Gambit #2 Review
He’s spelunking inside a woman. Crazy.
Written by James Asmus
Penciled by Clay Mann
Inked by Seth Mann
Colors by Rachelle Rosenberg
Review by Joey Braccino
Like most ‘90s kids, I’m a big fan of the Gambit. Also like most ‘90s kids, I don’t really understand why I’m wax lyrical about all of those bits of nostalgia—Gambit included. Sure he spoke funny and wore a trenchcoat and had curtained hair and threw flipping cards that exploded, but I was a wee lad and stuff like that was in vogue in the ‘90s. In recent years, during which I’ve actually started reading comics regularly and studying the medium, Gambit’s favor in my eyes has slowly waned away in favor of more developed, more nuanced characters (with better stories) like Cyclops, Captain America and Bucky Cap, and Daredevil. As an avid X-reader, I’ve enjoyed Gambit’s roles during Mike Carey’s X-Men Legacy run and Marjorie Liu’s X-23 ongoing, but I will admit that Gambit seemed to work best as a secondary character or emotional sound-board for Rogue and/or X-23. When James Asmus’ solo Gambit title was announced, my ears perked up. Now that I was older and wiser, what would I think of my once-favorite character? Does Gambit hold up in this new comics status quo?
I enjoyed #1. The cool caper action is a welcome change of pace from more traditional superheroic fare, and Gambit comes across as a charming-ne’er-do-well in a sexy-but-still-somewhat-tragic way. While many of Talking Comics’ own Bobby Shortle’s criticisms of Gambit #1 were legitimate, I still opted to pick up this week’s #2. Yes, #1 was a bit of a downtempo debut for the Ragin’ Cajun, but #2 picks things up a bit with some more card-throwing, laser-dodging, museum-breaking-into, car-chase goodness. Add in some sexy one-liners from our lead and you’ve got a much improved second entry in Asmus’ Gambit solo title.

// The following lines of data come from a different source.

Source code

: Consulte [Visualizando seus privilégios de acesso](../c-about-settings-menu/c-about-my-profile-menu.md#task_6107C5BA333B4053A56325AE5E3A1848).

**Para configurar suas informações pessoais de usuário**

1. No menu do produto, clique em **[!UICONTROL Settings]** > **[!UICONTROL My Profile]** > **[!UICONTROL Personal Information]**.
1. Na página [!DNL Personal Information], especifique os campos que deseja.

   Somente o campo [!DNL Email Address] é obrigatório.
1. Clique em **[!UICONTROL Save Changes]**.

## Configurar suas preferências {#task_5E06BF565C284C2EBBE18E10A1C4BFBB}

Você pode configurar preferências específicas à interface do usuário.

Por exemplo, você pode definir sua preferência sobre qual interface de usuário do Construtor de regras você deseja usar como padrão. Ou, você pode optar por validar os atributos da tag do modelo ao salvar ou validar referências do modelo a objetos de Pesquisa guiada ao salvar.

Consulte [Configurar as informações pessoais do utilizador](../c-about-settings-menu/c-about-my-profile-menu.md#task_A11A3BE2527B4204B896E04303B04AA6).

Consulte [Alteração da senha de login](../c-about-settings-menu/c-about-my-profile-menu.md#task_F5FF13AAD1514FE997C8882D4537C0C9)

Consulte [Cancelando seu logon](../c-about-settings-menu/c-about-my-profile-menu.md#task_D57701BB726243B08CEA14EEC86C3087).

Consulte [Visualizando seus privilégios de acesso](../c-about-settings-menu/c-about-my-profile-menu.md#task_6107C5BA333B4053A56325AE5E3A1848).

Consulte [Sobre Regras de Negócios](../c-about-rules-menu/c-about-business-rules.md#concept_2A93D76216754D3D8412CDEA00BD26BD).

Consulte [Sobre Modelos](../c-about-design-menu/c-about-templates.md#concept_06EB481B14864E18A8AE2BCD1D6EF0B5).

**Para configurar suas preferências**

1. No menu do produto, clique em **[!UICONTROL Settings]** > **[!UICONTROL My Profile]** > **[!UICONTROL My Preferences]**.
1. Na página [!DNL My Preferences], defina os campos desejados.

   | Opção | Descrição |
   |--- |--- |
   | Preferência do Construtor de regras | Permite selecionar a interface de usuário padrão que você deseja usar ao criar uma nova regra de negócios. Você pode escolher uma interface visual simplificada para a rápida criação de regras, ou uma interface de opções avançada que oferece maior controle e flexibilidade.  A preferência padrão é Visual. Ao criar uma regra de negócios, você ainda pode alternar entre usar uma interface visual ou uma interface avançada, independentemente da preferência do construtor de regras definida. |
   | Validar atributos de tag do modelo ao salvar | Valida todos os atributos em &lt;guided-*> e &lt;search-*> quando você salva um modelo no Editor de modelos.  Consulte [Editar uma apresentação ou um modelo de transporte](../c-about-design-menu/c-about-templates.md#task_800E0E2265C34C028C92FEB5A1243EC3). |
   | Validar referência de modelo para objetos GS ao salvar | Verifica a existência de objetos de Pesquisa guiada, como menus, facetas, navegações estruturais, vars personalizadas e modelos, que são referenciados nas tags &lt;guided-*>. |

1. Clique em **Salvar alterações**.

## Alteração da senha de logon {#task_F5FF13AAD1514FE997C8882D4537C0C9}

This comic is going to be a slow-burn. There’s going to be intrigue and mystery and globe-trotting. This issue, we meet a character named Fence and we get some more femme fatale action with “la femme mysterieux” from last issue. Asmus’ plotting seems more like a Man Who Knew Too Much or Maltese Falcon than it does an Ocean’s Eleven or Entrapment. Yes, the story does have that charming style and some cool tech, but the pace is deliberate and the scope is quickly expanding. I can understand why this might turn off some readers: what’s the point? Why does this have to be Gambit? I’m going to assume there’s a larger story at play here, partly because I trust James Asmus’ writing and because that’s how these mystery-thrillers work. Wait until we realize we’re working with some kind of MacGuffin here and that the fat man is going to come back and reveal some larger conspiracy at play (not unlike that Humphrey Bogart movie… what was it? Oh yeah, The Maltese Falcon). I’m excited.
Clay Mann’s artwork was the primary point of contention regarding the debut issue. Again, I read through Mike Carey’s X-Men Legacy: Age of X miniseries, which featured my first experience with Clay Mann’s thin, naturalistic linework. And I loved it. His character designs have weight and energy, and his razor thin lines allow for some phenomenally detailed faces and hair. This is particularly effective for Gambit, whose curtained haircut is practically his trademark. Yes, Rachelle Rosenberg’s thick colors bog down the energy of Mann’s work, and I do wish that the book overall had a grittier, noir-esque feel, but overall I find the book visually pleasing. The caper sequence features laser jumping and wirework, and Mann captures the kinetic energy of the scene perfectly.
I’m a fan. Every once in a while, I enjoy a slow-burning, non-traditional comic. I can understand why die-hard Gambit fans would be turned off by this series—“where’s the trenchcoat!?” “where’s the Cajun accent!?” “Throw more cards!!”—but perhaps the rendition of Gambit that they are yearning for just doesn’t have any more stories in him. How many times are we going to get some dark secret from his Sinister past (wink wink)? How many times are we going to take Remy back to New Orleans? Asmus and Mann also throw in two nods to those highly-critical fans: one features a quip about the trench coat, the other is the constant interruption of Remy’s lines in French. Two issues in, and we’re already getting a new direction for a character that was relegated (comfortably) to the background in secondary X-series. It’s exciting.